Since when writing a module system for a CMS (for example) you can’t always trust the modules to behave – see how most of the WP vulnerabilities of the past two years are in the mods/plugins and not the system itself! (shades of phpBB2)

I was going to post a big long vitriolic reply to the entire first half of Salathe’s post… but really one sentence to quote and respond to says what I was going to spend several paragraphs on.

Which is no way to write a standard or establish practices; that goes from establishing a standard to simply being documenting practice; to be frank the same type of rubbish as whats contributing to making HTML 5 a steaming pile. It’s why increasingly we should start putting “standard” in quotes and make them in the air with our fingers when using the word. There’s a difference between a standard and what is standard – and it seems people have lost sight of that distinction. Funny since a decade ago we had the opposite problem.

God forbid you have consistent formatting RULES… you set RULES, people obey them; creating rules does NOT mean ‘just pick and choose what’s currently in use’ – because at that point, WHY EVEN BOTHER?!? – it’s already in use…

Ok, first half of the post out of the way… moving on…
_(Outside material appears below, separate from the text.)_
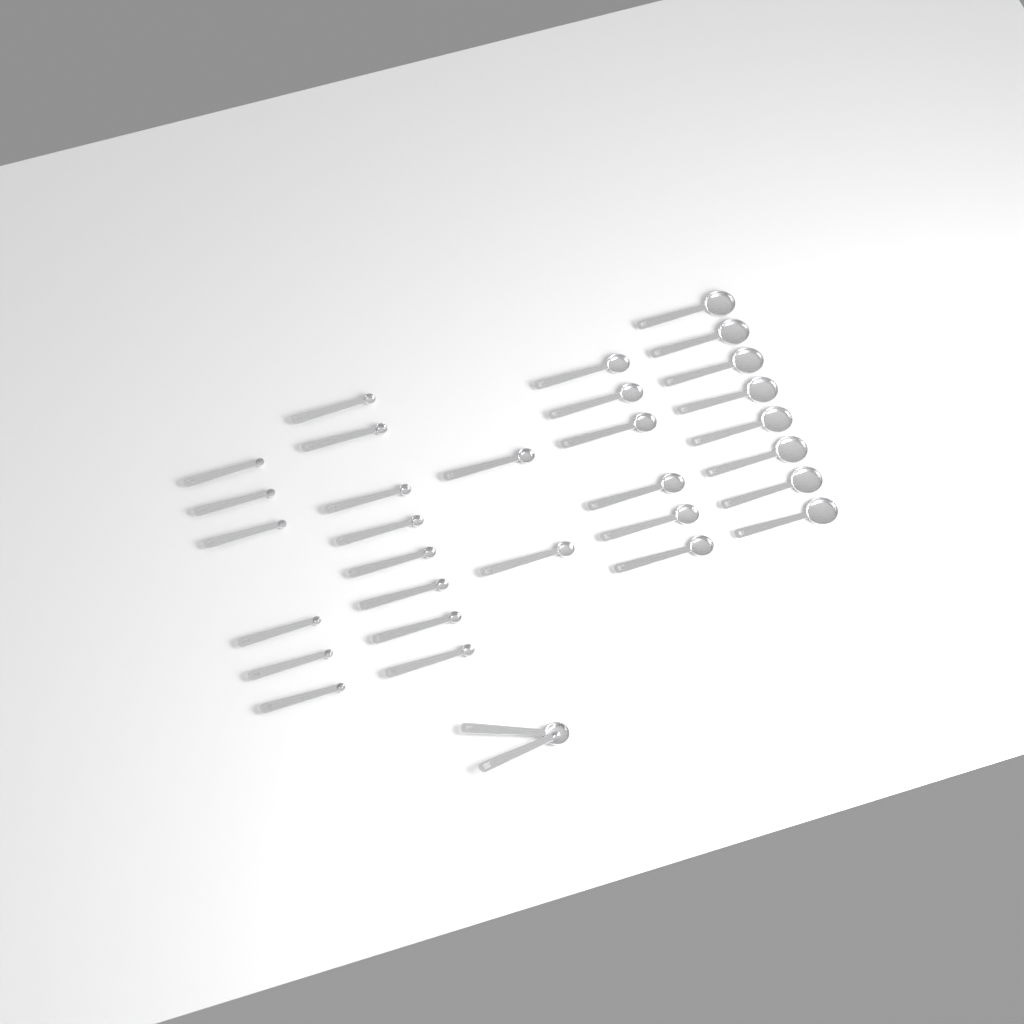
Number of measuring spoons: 32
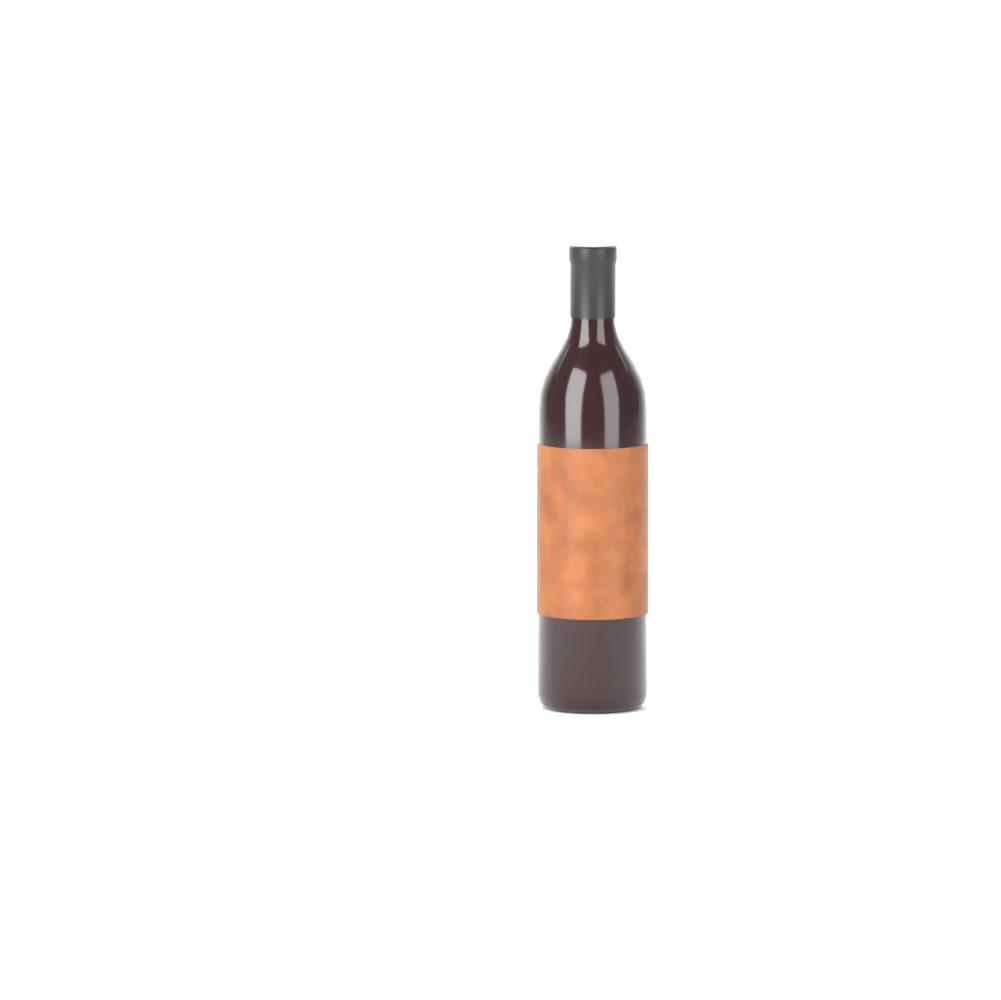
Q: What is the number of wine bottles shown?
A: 1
Generally no – I’ve tried several, and I come away with that same sour taste in my mouth I get from trying libraries in javascript or CSS. It seems more effort to learn the library, and then work with the library, than to just belt something out from scratch; it certainly seems to result in less code overall and a more predictable result – since such libraries are often ‘black-boxed’ unless you can spend months dissecting them. Don’t tug on that, you don’t know where it’s attached…

It was stupid almost 30 years ago when people were making fat bloated ‘libraries’ for Clipper, Fortran and DiBol, there’s been little improvement since. But again, lessons of the past are soon forgotten.
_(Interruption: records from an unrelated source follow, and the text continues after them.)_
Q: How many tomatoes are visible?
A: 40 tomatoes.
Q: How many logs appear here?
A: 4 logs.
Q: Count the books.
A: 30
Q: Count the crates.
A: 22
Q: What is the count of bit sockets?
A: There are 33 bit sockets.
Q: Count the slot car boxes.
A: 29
Or you’re dealing with making a module system where you can’t trust what the end user might add to it (or dealing with a front-end/skinner who’s a total poofta) – a precaution it would seem things like WP or Joomla never even thought of… part of the whole ‘security wholes big enough to sail the USS Iowa through’ to go alongside the other idiocies like storying the mysql UN/PW/host in a DEFINE, multiple entry points with nothing wrapped as if functions and classes are the ultimate evil, etc, etc…

<snip/>

Apparently you’ve never looked at the source code for Magento, phpBB, vBull or Wordpress… since it would seem they’re either unaware of it or don’t care either. It’s just like (again,using a simile so don’t kneejerk into the ‘wah, wah, off topic’ routine) the endless HTML developers who aren’t aware of TH or LABEL (much less fieldset, legend or caption) or the people who brute-force write a md512 instead of calling HASH.

PHP is a massive spec and not everyone is going to know every little detail – ESPECIALLY if they are learning off tutorials instead of reading php.net – even more so when you go to a page about something, and it’s missing important details since such details are under ‘see also’. Though at least PHP is well documented, wish I could say the same for some other languages out there…
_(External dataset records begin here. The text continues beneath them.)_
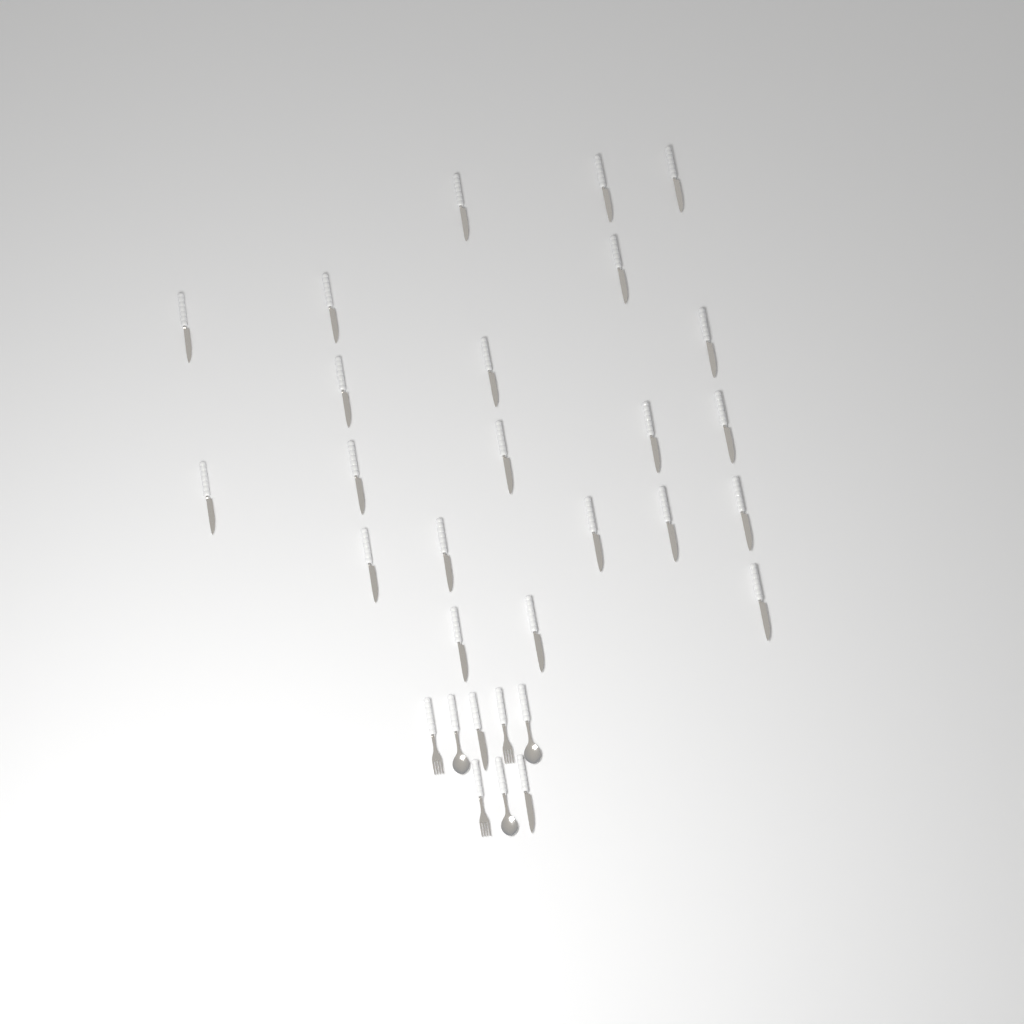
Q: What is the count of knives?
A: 24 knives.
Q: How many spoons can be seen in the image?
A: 3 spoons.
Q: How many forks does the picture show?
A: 3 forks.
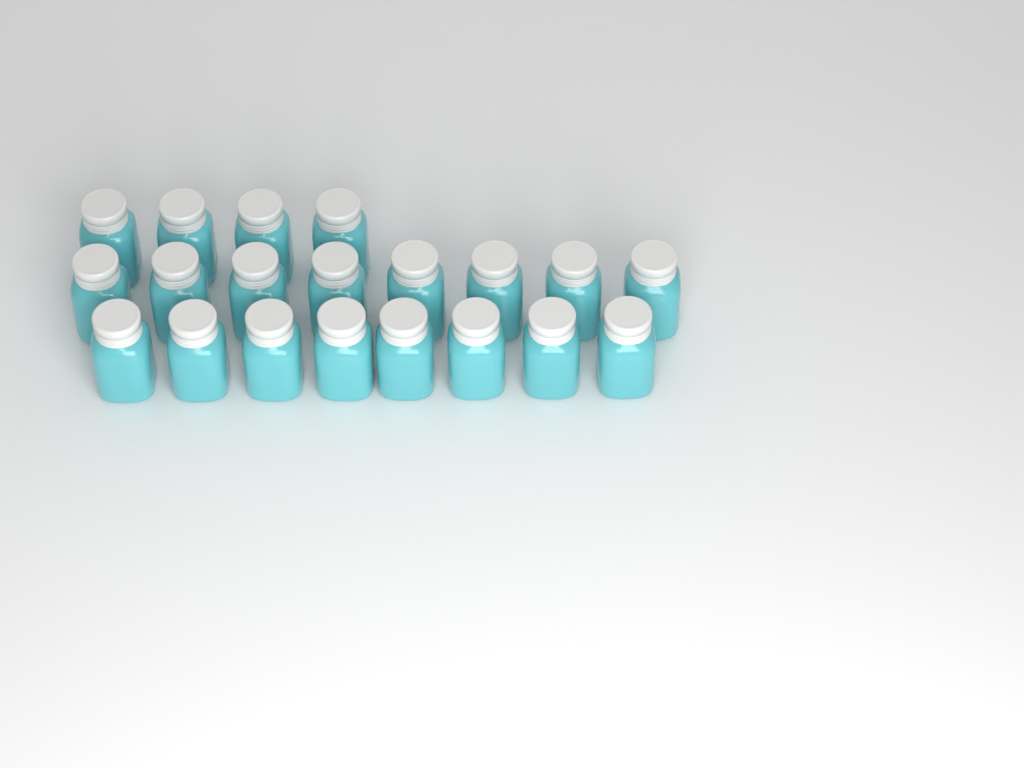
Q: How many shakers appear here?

A lot of this to me just feels like repeating the mistakes of the past; hardly surprising given all the other lather-rinse-repeat going on in the computing world.

<snip/>

If I did at one time know about the include thing I had long since forgotten. It is more likely that I never read php.net’s documentation for this particular function as I first learned to program PHP from two of the Sitepoint books.

I don’t know many developers who use spaces instead of tabs anyway. Isn’t that just a bit of a waste of filespace?

I could get used to braces on the next line, really. But spaces… yuck.